Explain both of these points.

Well, here's a map of how it shakes out. The situation in the west is just terrible. There's no good reason I can think of for the federal government to own any land in any fully incorporated state, and if there's a compelling reason for decisions about land in Nevada to be made in an imperial city some 2000 miles away instead of in Carson City, I'd like to hear it. Ownership of any public land should have been transferred to the state government the moment they became a state.

I can think of several reasons why the federal government can and should own land in a state; leaving aside how the feds need some land to operate things like military bases, courts, and administration buildings, there's the fact that the states collectively and knowingly ceded ownership rights over certain land to the federal government when they, the states, created the Constitution (see the Property Clause).

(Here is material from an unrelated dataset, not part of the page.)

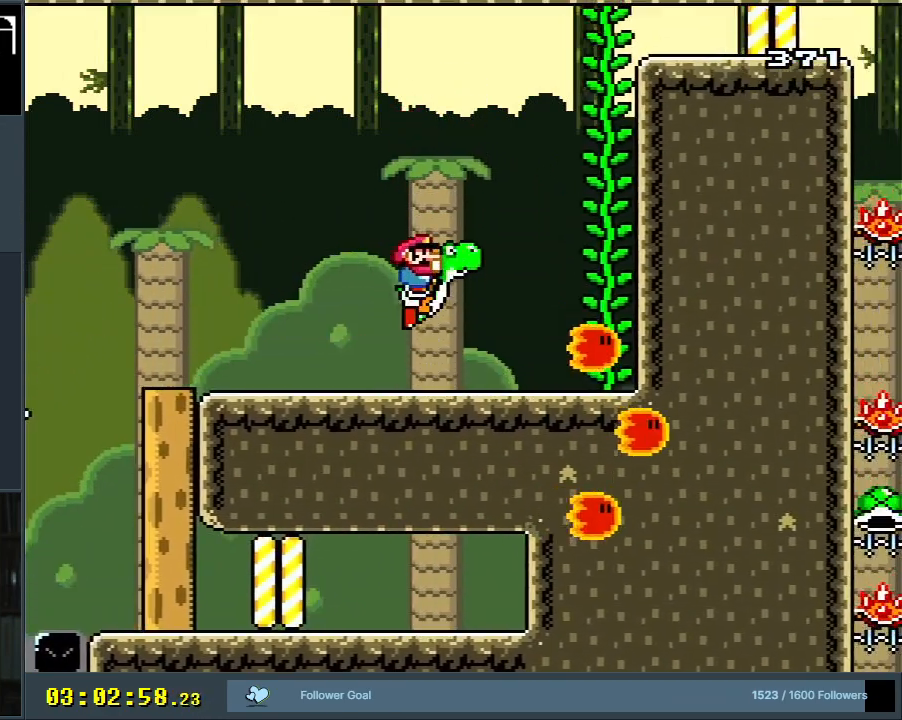
{"buttons": ["B", "Y", "DPAD_UP", "DPAD_RIGHT"], "events": [[17, "B", "up"], [33, "DPAD_UP", "down"], [50, "Y", "up"], [117, "X", "down"], [150, "A", "down"], [300, "A", "up"], [317, "Y", "down"], [333, "X", "up"], [367, "B", "down"]]}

Every bit of land outside the first thirteen legally began with federal ownership: The original thirteen states surrendered all their claims to the land west of the Appalachians when the Constitution was ratified, the Louisiana Territory was purchased by the federal government with federal funds, the Southwest was given to the federal government as part of the treaty that ended the Mexican-American War, and the Oregon Territory was ceded to the federal government by the Treaty of 1818, Alaska was bought by the feds from the Russians, and Florida was given to the feds by treaty with the Spanish. I won't profess to know how federal land in the original thirteen states was acquired (I assume largely by purchase), but the legal right and history of federal ownership of state lands is pretty cut and dry (Hawaii admittedly being something of an odd duck), and has existed since the days of the Founding Fathers. If anything, thirty-seven of the states were wholly owned by the federal government before the feds ceded some of that land to the locals.*

You're free to argue the policy wisdom of retaining federal ownership of land vs. ceding all of it to the states, of course, but legally the issue has been settled for quite some time now. Don't forget that the federal government is entirely a contractually-created creature of the states; if they felt that the feds should give up all of its land, they could have made it that way. For that matter, they still can. Instead, they consciously surrendered some of their own land (not a small concession, if you know how rancorous those fights were in the colonial days), and have not made any real concerted effort to change the situation since then.

In the meantime, regarding Nevada specifically, the reason it's federal ownership rate is so high is simply because no one wanted to buy land there when it was first offered: I don't know if you've ever been, but there's a reason 95% or so of the population lives in only two counties, and if hadn't been for a silver boom (and later legalized gambling) I'd wager Nevada would never have reached the population rate it takes to become a state: the place is largely uninhabitable.

 

 

*We are ignoring the whole issue of people who lived on said lands before the territories were ceded to the feds, most notably the Native Americans but also French, Mexican, British, Russian, and even American settlers, only some of whom were covered by the treaties encompassing their territory and only some of whom previously answered to the sovereign who handed the land to the federal government.

Kasz216 said:

Well that, and when Georgia and Virginia had to give up land to the Federal government it was ruled that the federal government can only hold land in trust for the formation of new states and not for any other reason, and must give that land to the state when formed.

Source? The closest I've heard of this is Pollard's Lessee, which only a minority of scholars have read it that broadly, with the general consensus, including the Supreme Court's, being that the ruling was far more narrow than that.